What the trial found
Cardiometabolic risk. Even though participants were healthy to begin with, sustained restriction improved the standard cardiometabolic risk factors — LDL and total cholesterol, blood pressure, C-reactive protein, and insulin-sensitivity measures all moved favorably relative to control.[2] The signal was consistent across markers rather than resting on any single number.
Immune and anti-inflammatory biology. A mechanistic analysis found that about 14% restriction over two years improved thymopoiesis — the thymus's production of new T cells, which normally declines steeply with age — alongside mobilization of the fat that accumulates inside the aging thymus.[3] Restriction also reprogrammed fat tissue toward an anti-inflammatory state and suppressed a gene, PLA2G7, encoding a pro-inflammatory protein. Deleting that gene in mice reproduced several restriction-like benefits, including lower age-related inflammation and inflammasome activity.[3] That points at a druggable target — the same logic behind anti-inflammatory longevity candidates like spermidine.
Pace of aging. The most-cited result came from a post-hoc DNA-methylation analysis. Restriction produced a small but statistically detectable slowing of the pace of aging, measured by the DunedinPACE algorithm — but it did not significantly change the epigenetic clocks that estimate biological age and predict disease and death, such as PhenoAge and GrimAge, and the authors described the effect sizes as small.[4] A slower rate of aging is a genuinely interesting readout; it is also a biomarker, not a lifespan.
The honest limitations
Start with the number in the hero: the target was 25%, but participants sustained only about 12% restriction on average over the two years — roughly half of what was prescribed, and it drifted upward as the trial went on.[2] That is not a footnote. It means CALERIE tested a milder intervention than the one animal lifespan studies use, so the human effects it found are arguably the floor of what full-dose restriction might do — and also a blunt reminder that sustained restriction is genuinely hard to maintain. Beyond adherence: the population was healthy and non-obese, so the results may not generalize to everyone; two years is a sliver of a human lifespan; and CALERIE measured biomarkers, not hard outcomes. There is no mortality data, no disease-endpoint data, and no claim — from the investigators or from us — that anyone in the trial will live longer.
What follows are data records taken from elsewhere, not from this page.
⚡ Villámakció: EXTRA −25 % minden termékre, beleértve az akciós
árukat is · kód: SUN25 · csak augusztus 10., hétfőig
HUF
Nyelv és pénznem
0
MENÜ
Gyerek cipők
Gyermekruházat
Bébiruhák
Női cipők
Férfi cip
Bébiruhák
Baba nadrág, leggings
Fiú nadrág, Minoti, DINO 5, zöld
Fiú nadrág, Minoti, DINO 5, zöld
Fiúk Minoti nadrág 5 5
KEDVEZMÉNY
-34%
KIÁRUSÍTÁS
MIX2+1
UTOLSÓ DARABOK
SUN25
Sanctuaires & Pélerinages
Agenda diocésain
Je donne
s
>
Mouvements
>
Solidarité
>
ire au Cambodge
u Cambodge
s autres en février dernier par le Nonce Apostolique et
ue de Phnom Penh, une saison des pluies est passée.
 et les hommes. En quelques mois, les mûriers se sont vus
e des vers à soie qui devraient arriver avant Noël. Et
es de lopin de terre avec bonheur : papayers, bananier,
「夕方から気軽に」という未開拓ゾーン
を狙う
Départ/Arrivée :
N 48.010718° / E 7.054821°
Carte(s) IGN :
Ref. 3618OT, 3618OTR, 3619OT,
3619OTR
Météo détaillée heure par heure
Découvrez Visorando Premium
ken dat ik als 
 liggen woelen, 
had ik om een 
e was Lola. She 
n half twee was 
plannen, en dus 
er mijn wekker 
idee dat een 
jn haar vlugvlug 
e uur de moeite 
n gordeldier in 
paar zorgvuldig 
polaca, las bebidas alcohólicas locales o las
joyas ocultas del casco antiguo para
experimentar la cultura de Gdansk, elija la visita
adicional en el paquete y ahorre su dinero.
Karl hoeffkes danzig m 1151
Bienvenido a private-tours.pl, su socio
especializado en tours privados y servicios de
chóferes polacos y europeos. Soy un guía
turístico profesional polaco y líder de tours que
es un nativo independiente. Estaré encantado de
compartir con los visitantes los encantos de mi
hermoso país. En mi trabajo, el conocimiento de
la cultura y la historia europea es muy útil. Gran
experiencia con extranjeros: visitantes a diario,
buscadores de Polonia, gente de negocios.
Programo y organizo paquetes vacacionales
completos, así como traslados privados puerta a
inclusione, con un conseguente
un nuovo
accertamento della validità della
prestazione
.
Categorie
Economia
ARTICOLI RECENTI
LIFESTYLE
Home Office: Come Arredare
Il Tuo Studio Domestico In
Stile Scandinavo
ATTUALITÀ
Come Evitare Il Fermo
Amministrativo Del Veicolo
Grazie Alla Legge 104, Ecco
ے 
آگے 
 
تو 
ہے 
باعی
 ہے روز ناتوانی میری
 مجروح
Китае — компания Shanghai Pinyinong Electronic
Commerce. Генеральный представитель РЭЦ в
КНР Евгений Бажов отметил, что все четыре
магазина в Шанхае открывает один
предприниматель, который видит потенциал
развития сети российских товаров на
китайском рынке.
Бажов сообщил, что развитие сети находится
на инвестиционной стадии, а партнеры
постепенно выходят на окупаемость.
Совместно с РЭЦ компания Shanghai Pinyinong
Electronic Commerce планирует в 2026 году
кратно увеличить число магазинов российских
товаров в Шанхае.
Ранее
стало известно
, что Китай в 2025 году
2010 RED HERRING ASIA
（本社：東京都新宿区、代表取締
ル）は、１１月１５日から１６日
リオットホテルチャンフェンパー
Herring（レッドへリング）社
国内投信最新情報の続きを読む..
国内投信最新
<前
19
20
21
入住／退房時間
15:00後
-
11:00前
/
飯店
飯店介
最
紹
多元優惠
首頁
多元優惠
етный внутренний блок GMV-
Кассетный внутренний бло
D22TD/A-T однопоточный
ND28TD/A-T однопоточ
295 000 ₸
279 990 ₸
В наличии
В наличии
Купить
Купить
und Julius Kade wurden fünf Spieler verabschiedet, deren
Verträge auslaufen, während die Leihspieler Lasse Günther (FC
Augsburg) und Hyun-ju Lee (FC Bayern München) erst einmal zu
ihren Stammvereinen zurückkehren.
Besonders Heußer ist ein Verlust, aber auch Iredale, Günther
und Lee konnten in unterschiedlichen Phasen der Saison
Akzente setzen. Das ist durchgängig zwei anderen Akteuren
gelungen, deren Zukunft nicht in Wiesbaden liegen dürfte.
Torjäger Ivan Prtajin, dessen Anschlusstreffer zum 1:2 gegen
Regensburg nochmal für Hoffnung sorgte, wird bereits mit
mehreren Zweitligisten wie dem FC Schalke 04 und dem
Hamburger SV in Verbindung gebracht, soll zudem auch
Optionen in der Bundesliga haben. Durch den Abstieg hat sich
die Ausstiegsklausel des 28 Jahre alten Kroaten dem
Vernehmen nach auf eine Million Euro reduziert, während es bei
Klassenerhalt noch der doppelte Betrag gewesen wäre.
What it means for CR-mimetic drugs
Here is the throughline. CALERIE established that restriction moves human aging biology in a favorable direction — cardiometabolic risk, inflammation, thymic function, pace of aging — while also showing that almost no one can sustain the restriction that animal studies demand. That combination is the entire rationale for CR-mimetics: molecules that trip the same nutrient-sensing pathways restriction acts on, without requiring lifelong hunger. Rapamycin (mTOR) and metformin (AMPK/ metabolic signaling) are the headline candidates, and the specific finding that suppressing PLA2G7 reproduces restriction-like benefits is exactly the kind of target this line of work is hunting for.[3] But a mimetic can only ever be as good as the thing it mimics, and CALERIE mimics a two-year, half-dose, biomarker-level benefit — not a proven extension of human life. This is a research explainer, not medical or dietary advice; sustained caloric restriction has real risks and is not something to attempt without clinical supervision.